Investigators at 13 centers throughout the United States enrolled 158 patients with scleroderma who had restrictive lung physiology, dyspnea, and evidence of inflammatory interstitial lung disease either on examination of bronchoalveolar-lavage fluid, thoracic high-resolution computed tomography, or both.
The patients were randomly assigned to oral Cytoxan at a dose of ≤2 mg/kg/day or matching placebo for one year, and were followed for an additional year. Treatment of any type at the discretion of the treating physician was allowed any time during the second year.
Participants were assessed for pulmonary function every three months during the first year. The primary study endpoint was forced vital capacity expressed as a percentage of the predicted value at 12 months after adjustment for baseline measures.
A total of 158 patients (79 in each group) were randomized at the start of the study, but only 145 completed at least six months of treatment (73 in the Cytoxan group and 72 in the placebo group), and these patients were all included in the analysis.
The authors found that the mean absolute difference in adjusted 12-month forced vital-capacity percent predicted was 2.53% (95% confidence interval, 0.28% to 4.79%) in favor of Cytoxan (P<0.03). The difference was maintained after 24 months of treatment.
They also found a significant difference between the active treatment and placebo groups for total lung capacity at 12 months, with an absolute difference in the percentage of the predicted value of 4.09% (95% CI, 0.49% to 7.65%, P = 0.026) in favor of Cytoxan.
Patients in the Cytoxan group also had small but significantly better skin thickness scores, cough, and improved scores on the Health Assessment Questionnaire disability index.
"There was a greater frequency of adverse events in the cyclophosphamide group, but the difference between the two groups in the number of serious adverse events was not significant," the authors reported.
In all, 20 patients taking Cytoxan and 13 on placebo withdrew from the study, mostly because of side effects. Three patients on Cytoxan and five on placebo had treatment failure, which was defined as an absolute decrease from baseline in forced vital capacity of at least 15% of the predicted value occurring at least three months after treatment was initiated, and lasting for at least one month.
During the first year there were five deaths: two patients on Cytoxan and three on placebo.

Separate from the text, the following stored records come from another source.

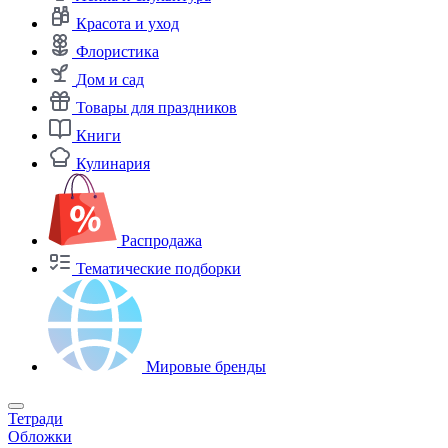
Красота и уход
Флористика
Дом и сад
Товары для праздников
Книги
Кулинария
Распродажа
Тематические подборки
Мировые бренды
Тетради
Обложки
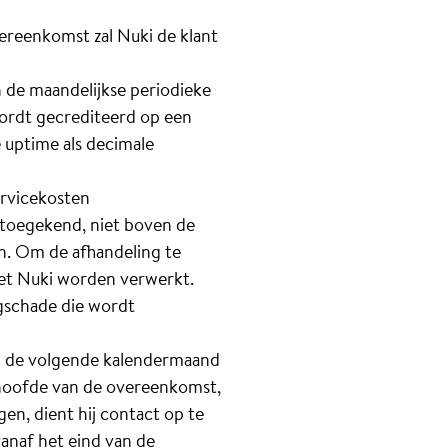
vereenkomst zal Nuki de klant
n de maandelijkse periodieke
wordt gecrediteerd op een
 uptime als decimale
ervicekosten
toegekend, niet boven de
n. Om de afhandeling te
het Nuki worden verwerkt.
lgschade die wordt
in de volgende kalendermaand
t hoofde van de overeenkomst,
n, dient hij contact op te
anaf het eind van de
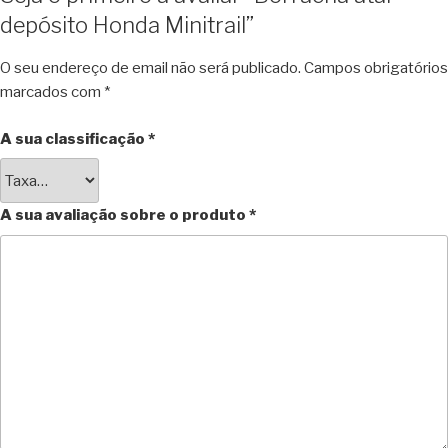
depósito Honda Minitrail”
O seu endereço de email não será publicado.
Campos obrigatórios
marcados com
*
A sua classificação
*
A sua avaliação sobre o produto
*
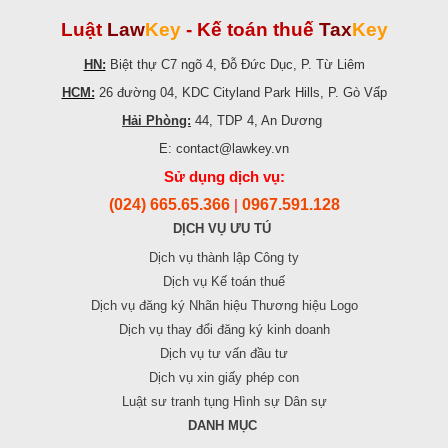
Luật
Law
Key
-
Kế toán thuế
Tax
Key
HN:
Biệt thự C7 ngõ 4, Đỗ Đức Dục, P. Từ Liêm
HCM:
26 đường 04, KDC Cityland Park Hills, P. Gò Vấp
Hải Phòng:
44, TDP 4, An Dương
E: contact@lawkey.vn
Sử dụng dịch vụ:
(024) 665.65.366
0967.591.128
|
DỊCH VỤ ƯU TÚ
Dịch vụ thành lập Công ty
Dịch vụ Kế toán thuế
Dịch vụ đăng ký Nhãn hiệu Thương hiệu Logo
Dịch vụ thay đổi đăng ký kinh doanh
Dịch vụ tư vấn đầu tư
Dịch vụ xin giấy phép con
Luật sư tranh tụng Hình sự Dân sự
DANH MỤC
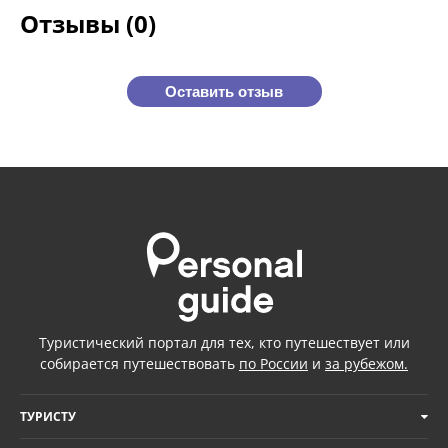
Отзывы (0)
Оставить отзыв
Туристический портал для тех, кто путешествует или
собирается путешествовать
по России
и
за рубежом.
ТУРИСТУ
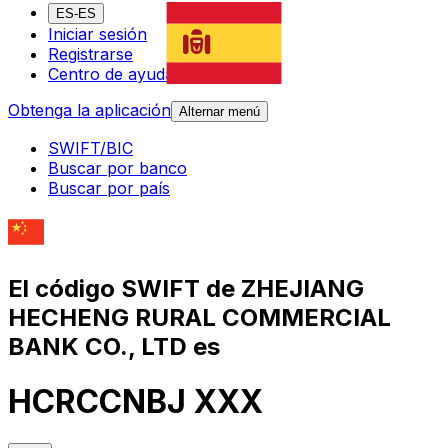
ES-ES
Iniciar sesión
Registrarse
Centro de ayuda
Obtenga la aplicación
Alternar menú
SWIFT/BIC
Buscar por banco
Buscar por país
El código SWIFT de ZHEJIANG
HECHENG RURAL COMMERCIAL
BANK CO., LTD es
HCRCCNBJ XXX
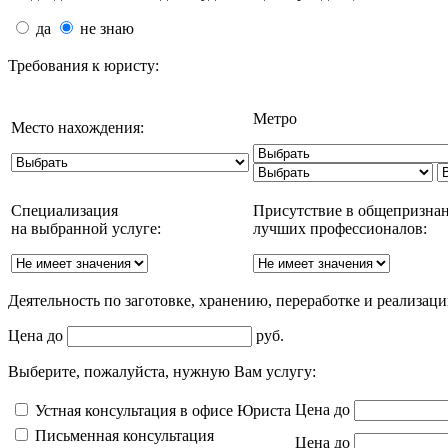
да
не знаю
Требования к юристу:
Метро
Место нахождения:
Специализация
Присутствие в общепризна
на выбранной услуге:
лучших профессионалов:
Деятельность по заготовке, хранению, переработке и реализац
Цена до
руб.
Выберите, пожалуйста, нужную Вам услугу:
Цена до
Устная консультация в офисе Юриста
Письменная консультация
Цена до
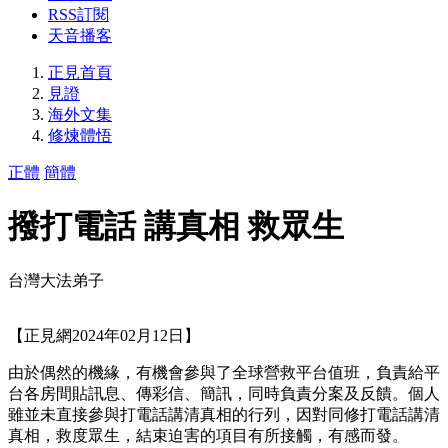
RSS訂閱
天音播客
正見首頁
見證
海外文集
修煉體悟
正體
簡體
撥打電話 講真相 救眾生
台灣大法弟子
【正見網2024年02月12日】
由於偶然的機緣，有機會參與了全球營救平台值班，負責給平
台各房間貼訊息、傳彩信、簡訊，同時負責分案及反饋。個人
雖並未直接參與打電話講清真相的行列，因對同修打電話講清
真相，救度眾生，結束迫害的項目有所接觸，有感而發。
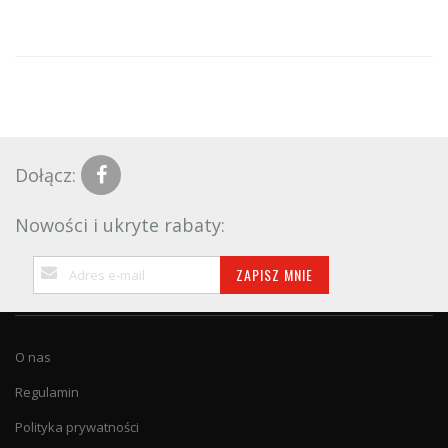
Dołącz:
Nowości i ukryte rabaty:
Subskrybuj
ZAPISZ MNIE
nasz
newsletter:
O nas
Regulamin
Polityka prywatności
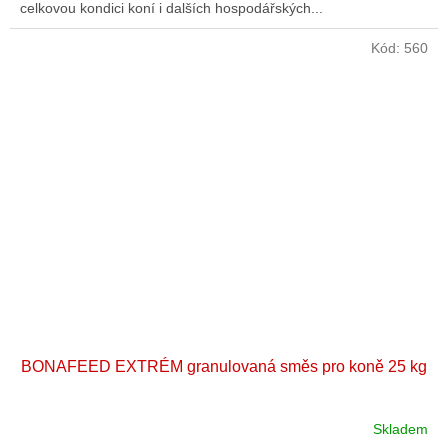
celkovou kondici koní i dalších hospodářských...
Kód:
560
BONAFEED EXTRÉM granulovaná směs pro koně 25 kg
Skladem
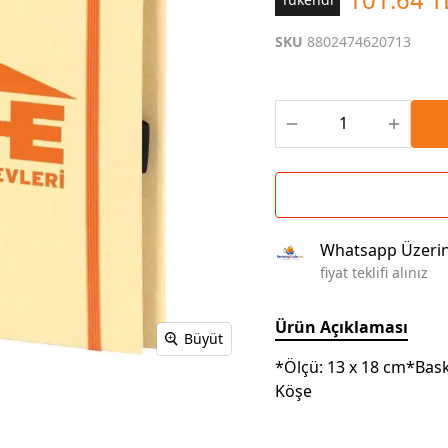
Çoklu Şarj Kabloları
Sunum Panosu
Kahve Setleri
SKU
8802474620713
Kablosuz Şarj
Branda | Afiş | Poster
Powerbank Defter
Baskılı Masa Örtüsü
Wireless Masa Lambası
Whatsapp Üzeri
fiyat teklifi alınız
Ürün Açıklaması
Büyüt
*Ölçü: 13 x 18 cm*Baskı
Köşe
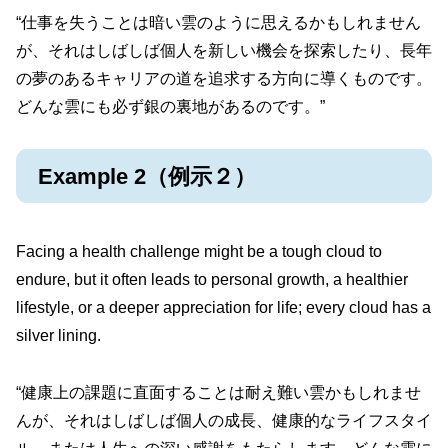
“仕事を失うことは暗い雲のように思えるかもしれません
が、それはしばしば個人を新しい機会を探索したり、長年
の夢のあるキャリアの道を追求する方向に導くものです。
どんな雲にも必ず銀の裏地があるのです。”
Example 2（例示２）
Facing a health challenge might be a tough cloud to
endure, but it often leads to personal growth, a healthier
lifestyle, or a deeper appreciation for life; every cloud has a
silver lining.
“健康上の課題に直面することは耐え難い雲かもしれませ
んが、それはしばしば個人の成長、健康的なライフスタイ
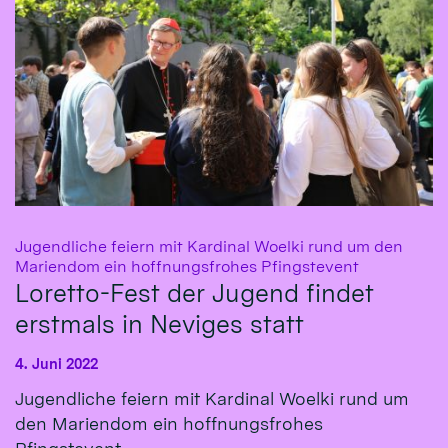
Jugendliche feiern mit Kardinal Woelki rund um den
:
Mariendom ein hoffnungsfrohes Pfingstevent
Loretto-Fest der Jugend findet
erstmals in Neviges statt
4. Juni 2022
Jugendliche feiern mit Kardinal Woelki rund um
den Mariendom ein hoffnungsfrohes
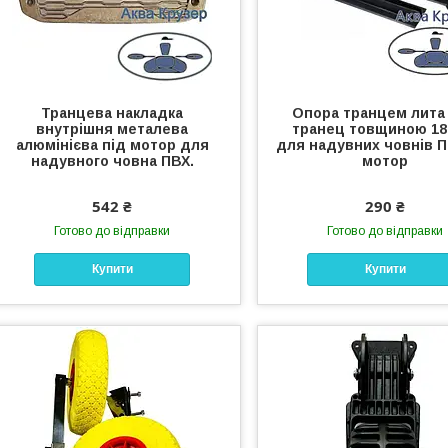
Транцева накладка
Опора транцем лита 
внутрішня металева
транец товщиною 18
алюмінієва під мотор для
для надувних човнів П
надувного човна ПВХ.
мотор
542 ₴
290 ₴
Готово до відправки
Готово до відправки
Купити
Купити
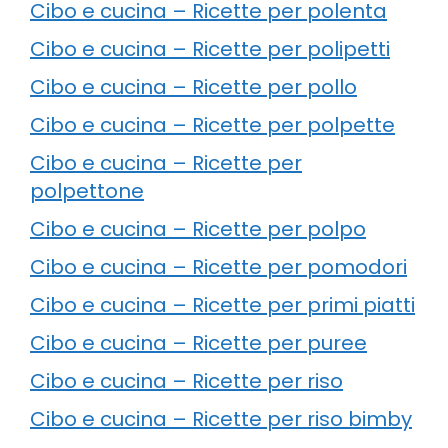
Cibo e cucina – Ricette per polenta
Cibo e cucina – Ricette per polipetti
Cibo e cucina – Ricette per pollo
Cibo e cucina – Ricette per polpette
Cibo e cucina – Ricette per
polpettone
Cibo e cucina – Ricette per polpo
Cibo e cucina – Ricette per pomodori
Cibo e cucina – Ricette per primi piatti
Cibo e cucina – Ricette per puree
Cibo e cucina – Ricette per riso
Cibo e cucina – Ricette per riso bimby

The authors concluded that "one year of oral cyclophosphamide in patients with symptomatic scleroderma-related interstitial lung disease had a significant but modest beneficial effect on lung function, dyspnea, thickening of the skin, and the health-related quality of life. The effects on lung function were maintained through the 24 months of the study."
In their editorial, Dr. Martinez and Dr. McCume acknowledged that Cytoxan appears to have a beneficial effect on lung function in patients with scleroderma, particularly those with more fibrotic abnormalities at baseline.
But they also cautioned that "an important consideration when interpreting these limited therapeutic benefits of treatment with cyclophosphamide is the need for a thorough assessment of the risks of the drug, arguably the most toxic immunosuppressive agent currently used to treat autoimmune diseases."
They argued that study follow-up wasn't long enough to evaluate the effects of the drug on survival or on the rate of secondary malignancies.
"When cyclophosphamide is used as an immunosuppressive agent in the treatment of other rheumatologic diseases, the risks of cancer and gonadal failure increase with cumulative doses and are greater when the drug is administered daily, rather than as an intermittent monthly bolus," they wrote.
They called for further analysis of the data from the current study, as well as new studies, to help clinicians better identify which patients with scleroderma are most likely to benefit from therapy with Cytoxan.